Work to complete:
In the records below, pick out all lines containing the word "District".

Dataset:
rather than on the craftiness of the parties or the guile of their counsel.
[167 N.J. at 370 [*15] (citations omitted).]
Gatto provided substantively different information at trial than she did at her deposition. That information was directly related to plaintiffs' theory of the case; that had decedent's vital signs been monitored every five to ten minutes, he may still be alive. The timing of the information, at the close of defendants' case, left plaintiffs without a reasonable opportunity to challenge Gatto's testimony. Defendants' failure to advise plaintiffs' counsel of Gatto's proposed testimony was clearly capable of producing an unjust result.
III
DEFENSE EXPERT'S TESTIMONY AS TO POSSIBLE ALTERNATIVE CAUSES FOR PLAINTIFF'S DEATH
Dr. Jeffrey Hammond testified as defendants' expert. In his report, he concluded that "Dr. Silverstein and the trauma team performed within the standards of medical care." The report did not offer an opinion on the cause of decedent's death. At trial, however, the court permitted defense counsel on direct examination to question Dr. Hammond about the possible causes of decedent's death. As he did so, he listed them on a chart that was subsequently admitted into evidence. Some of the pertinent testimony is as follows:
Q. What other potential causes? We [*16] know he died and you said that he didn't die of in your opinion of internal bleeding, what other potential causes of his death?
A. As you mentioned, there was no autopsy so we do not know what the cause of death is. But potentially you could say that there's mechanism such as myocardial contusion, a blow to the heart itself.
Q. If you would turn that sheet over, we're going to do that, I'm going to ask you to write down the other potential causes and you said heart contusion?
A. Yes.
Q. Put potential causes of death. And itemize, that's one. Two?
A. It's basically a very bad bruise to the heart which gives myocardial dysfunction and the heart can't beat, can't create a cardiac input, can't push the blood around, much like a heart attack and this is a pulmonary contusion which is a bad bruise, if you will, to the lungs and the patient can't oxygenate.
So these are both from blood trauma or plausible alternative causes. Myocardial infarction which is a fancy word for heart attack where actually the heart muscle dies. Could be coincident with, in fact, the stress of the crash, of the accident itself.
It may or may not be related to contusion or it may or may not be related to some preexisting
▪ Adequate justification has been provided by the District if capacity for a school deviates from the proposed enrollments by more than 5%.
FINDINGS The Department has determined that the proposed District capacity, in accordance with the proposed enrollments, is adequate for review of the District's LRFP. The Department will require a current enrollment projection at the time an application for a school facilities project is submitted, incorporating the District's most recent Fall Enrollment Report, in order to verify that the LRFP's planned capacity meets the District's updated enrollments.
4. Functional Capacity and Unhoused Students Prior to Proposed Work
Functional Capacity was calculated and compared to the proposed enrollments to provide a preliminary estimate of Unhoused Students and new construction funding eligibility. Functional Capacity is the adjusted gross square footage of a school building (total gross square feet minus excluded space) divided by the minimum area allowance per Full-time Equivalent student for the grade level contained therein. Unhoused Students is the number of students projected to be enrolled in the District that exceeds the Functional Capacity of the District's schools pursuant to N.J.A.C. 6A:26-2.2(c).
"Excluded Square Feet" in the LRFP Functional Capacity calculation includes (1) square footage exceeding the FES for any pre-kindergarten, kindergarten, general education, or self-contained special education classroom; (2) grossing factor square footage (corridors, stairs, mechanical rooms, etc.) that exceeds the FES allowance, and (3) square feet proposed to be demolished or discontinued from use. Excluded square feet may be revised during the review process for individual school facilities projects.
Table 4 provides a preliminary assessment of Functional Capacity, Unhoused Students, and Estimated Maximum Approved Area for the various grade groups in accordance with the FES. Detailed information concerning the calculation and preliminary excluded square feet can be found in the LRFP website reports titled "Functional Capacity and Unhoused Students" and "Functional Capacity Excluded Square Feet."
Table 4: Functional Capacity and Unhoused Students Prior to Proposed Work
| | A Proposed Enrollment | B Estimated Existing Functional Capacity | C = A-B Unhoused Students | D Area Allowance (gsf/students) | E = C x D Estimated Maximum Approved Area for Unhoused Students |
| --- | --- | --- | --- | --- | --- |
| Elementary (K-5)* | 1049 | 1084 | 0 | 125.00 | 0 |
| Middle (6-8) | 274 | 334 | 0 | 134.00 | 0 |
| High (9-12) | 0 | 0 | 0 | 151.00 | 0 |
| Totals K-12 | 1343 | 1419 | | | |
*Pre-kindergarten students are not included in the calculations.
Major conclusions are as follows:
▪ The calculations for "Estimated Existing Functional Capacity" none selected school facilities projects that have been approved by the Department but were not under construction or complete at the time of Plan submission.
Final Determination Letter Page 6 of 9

Written response:
▪ Adequate justification has been provided by the District if capacity for a school deviates from the proposed enrollments by more than 5%.
FINDINGS The Department has determined that the proposed District capacity, in accordance with the proposed enrollments, is adequate for review of the District's LRFP. The Department will require a current enrollment projection at the time an application for a school facilities project is submitted, incorporating the District's most recent Fall Enrollment Report, in order to verify that the LRFP's planned capacity meets the District's updated enrollments.
Functional Capacity was calculated and compared to the proposed enrollments to provide a preliminary estimate of Unhoused Students and new construction funding eligibility. Functional Capacity is the adjusted gross square footage of a school building (total gross square feet minus excluded space) divided by the minimum area allowance per Full-time Equivalent student for the grade level contained therein. Unhoused Students is the number of students projected to be enrolled in the District that exceeds the Functional Capacity of the District's schools pursuant to N.J.A.C. 6A:26-2.2(c).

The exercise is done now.